Я снова стал думать о Жоане, и мне захотелось попросить у нее прощения; меня можно простить, состояние у меня не из лучших: утомление, терзания, изнуряющая борьба с постоянным желанием, изнуряющая жара, которая усугубляла и желание, и борьбу, — не позавидуешь! Представив себе, что вечером я останусь дома наедине с собой, с книгами и невозможностью заснуть, я сразу мысленно обратился к Жоане, мне захотелось быть к ней поближе, это единственное, чего мне хотелось, и, выкинув из головы насмешки Энбера (когда русского нет, сказал он, мышам раздолье), я отправился в бельевую искать Жоану. Нашел и сказал, что очень сожалею об утреннем разговоре. Она улыбнулась, ответила: ничего страшного, я все понимаю, поколебалась секунду и спросила: не хочешь выпить по кружке пива, как вчера? Я ответил, да, конечно, и прибавил: я тебя приглашаю поужинать, прими это как извинение.
О приглашении я не думал, все получилось само собой, очень естественно. И когда мы с Жоаной сидели на той же самой террасе, что и вчера, перед кружками пива, обмениваясь пустыми замечаниями о туристах в августовском Париже, я не чувствовал ни воодушевления, ни подъема, одну усталость от тяжелого дня и жары, все такой же невыносимой, хотя настал уже вечер, и если мне чего-то хотелось, то только переменить декорации и увести ее в ресторан.
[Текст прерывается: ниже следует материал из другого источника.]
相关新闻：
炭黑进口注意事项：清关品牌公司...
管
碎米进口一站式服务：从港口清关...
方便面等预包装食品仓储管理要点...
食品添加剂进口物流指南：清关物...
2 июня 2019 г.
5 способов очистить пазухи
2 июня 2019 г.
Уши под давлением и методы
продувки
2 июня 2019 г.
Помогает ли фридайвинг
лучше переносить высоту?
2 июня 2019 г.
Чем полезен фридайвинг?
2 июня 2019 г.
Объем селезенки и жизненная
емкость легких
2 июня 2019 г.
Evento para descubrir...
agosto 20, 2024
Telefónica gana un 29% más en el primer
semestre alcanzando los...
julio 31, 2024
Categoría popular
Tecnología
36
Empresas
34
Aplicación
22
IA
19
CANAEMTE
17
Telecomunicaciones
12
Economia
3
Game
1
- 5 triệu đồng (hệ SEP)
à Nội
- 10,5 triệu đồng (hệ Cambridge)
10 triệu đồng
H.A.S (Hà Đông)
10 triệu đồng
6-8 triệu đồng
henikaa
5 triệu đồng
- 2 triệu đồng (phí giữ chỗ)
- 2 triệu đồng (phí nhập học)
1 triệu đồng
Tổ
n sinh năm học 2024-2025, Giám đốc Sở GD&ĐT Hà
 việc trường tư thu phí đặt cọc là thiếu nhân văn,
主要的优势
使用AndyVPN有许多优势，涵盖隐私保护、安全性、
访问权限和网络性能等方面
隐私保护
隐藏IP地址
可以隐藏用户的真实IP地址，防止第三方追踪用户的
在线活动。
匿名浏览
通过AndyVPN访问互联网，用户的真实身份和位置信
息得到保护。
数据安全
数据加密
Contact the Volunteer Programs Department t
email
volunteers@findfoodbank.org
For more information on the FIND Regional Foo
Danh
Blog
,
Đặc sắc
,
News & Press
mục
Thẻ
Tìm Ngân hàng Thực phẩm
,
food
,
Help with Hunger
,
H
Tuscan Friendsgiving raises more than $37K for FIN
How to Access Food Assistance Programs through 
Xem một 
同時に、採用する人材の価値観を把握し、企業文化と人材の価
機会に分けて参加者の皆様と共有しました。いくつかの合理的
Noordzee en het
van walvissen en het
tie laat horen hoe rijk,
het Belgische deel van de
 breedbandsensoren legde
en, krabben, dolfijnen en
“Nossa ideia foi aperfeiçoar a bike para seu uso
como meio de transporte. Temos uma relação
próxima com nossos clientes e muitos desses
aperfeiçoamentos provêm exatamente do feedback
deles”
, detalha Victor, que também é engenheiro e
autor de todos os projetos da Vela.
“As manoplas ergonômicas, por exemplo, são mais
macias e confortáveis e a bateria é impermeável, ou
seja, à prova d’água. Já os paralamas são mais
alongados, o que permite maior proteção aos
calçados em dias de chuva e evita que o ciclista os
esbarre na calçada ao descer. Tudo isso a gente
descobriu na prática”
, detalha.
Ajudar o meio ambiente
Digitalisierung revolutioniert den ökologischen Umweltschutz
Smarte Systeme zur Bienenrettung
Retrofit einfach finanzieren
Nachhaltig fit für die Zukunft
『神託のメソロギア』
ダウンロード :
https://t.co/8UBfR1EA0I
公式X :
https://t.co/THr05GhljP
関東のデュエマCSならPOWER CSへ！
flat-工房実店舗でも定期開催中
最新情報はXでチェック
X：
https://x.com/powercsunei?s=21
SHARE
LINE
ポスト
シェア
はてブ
Я видел, она в отчаянии, хотя бодрится, ловил тень грозовой тучи за ее улыбкой и внезапно, окончательно убедившись, что она, цепляясь за пустой разговор, ждет только одного, сказал: Юрий вчера так со мной и не поговорил, болтал ни о чем, рассказывал, чем будет заниматься сегодня, а сам даже не пришел. Она взглянула на меня, и я понял, что огорчил ее еще больше, она чуть не плакала. Думаешь, я не понимаю, что давно пора образумиться, заговорила она, только что толку, у меня не получается. Надо честно сказать себе: не надейся, все кончено, но я… не могу. Знаешь, я так явственно чувствую, что все может пойти по-другому, если только он согласится меня послушать, я стараюсь ему помочь, но он не хочет помощи, да ты и сам знаешь, в общем, все идет все хуже и хуже, но главное, главное, есть одна вещь, про которую я пока не могу тебе сказать, но я, наверное, больше вообще не смогу с ним видеться; она заплакала, и Я понял, что мое желание раскололось на мелкие осколки, как и ее надежда на жизнь с Юрием, господи, думал я, ну не абсурд ли, ты только что потерял последнюю надежду, но продолжаешь мечтать, да еще сильнее, чем когда бы то ни было, как бы обнять ее покрепче. Она сердито смахнула слезы, и я невольно взял ее за руку, другой рукой она, по-детски всхлипнув, вытерла глаза, вздохнула и сжала мою руку — под кожей у нее отчетливо билась жилка, я чувствовал, как она бьется, подняла на меня светлый взгляд и посмотрела с каким-то непонятным чувством, которое я словно бы ощущал в ее горячих пальцах; Жоана держала меня за руку, она на меня смотрела, и за время этой нескончаемой секунды пошатнулось все.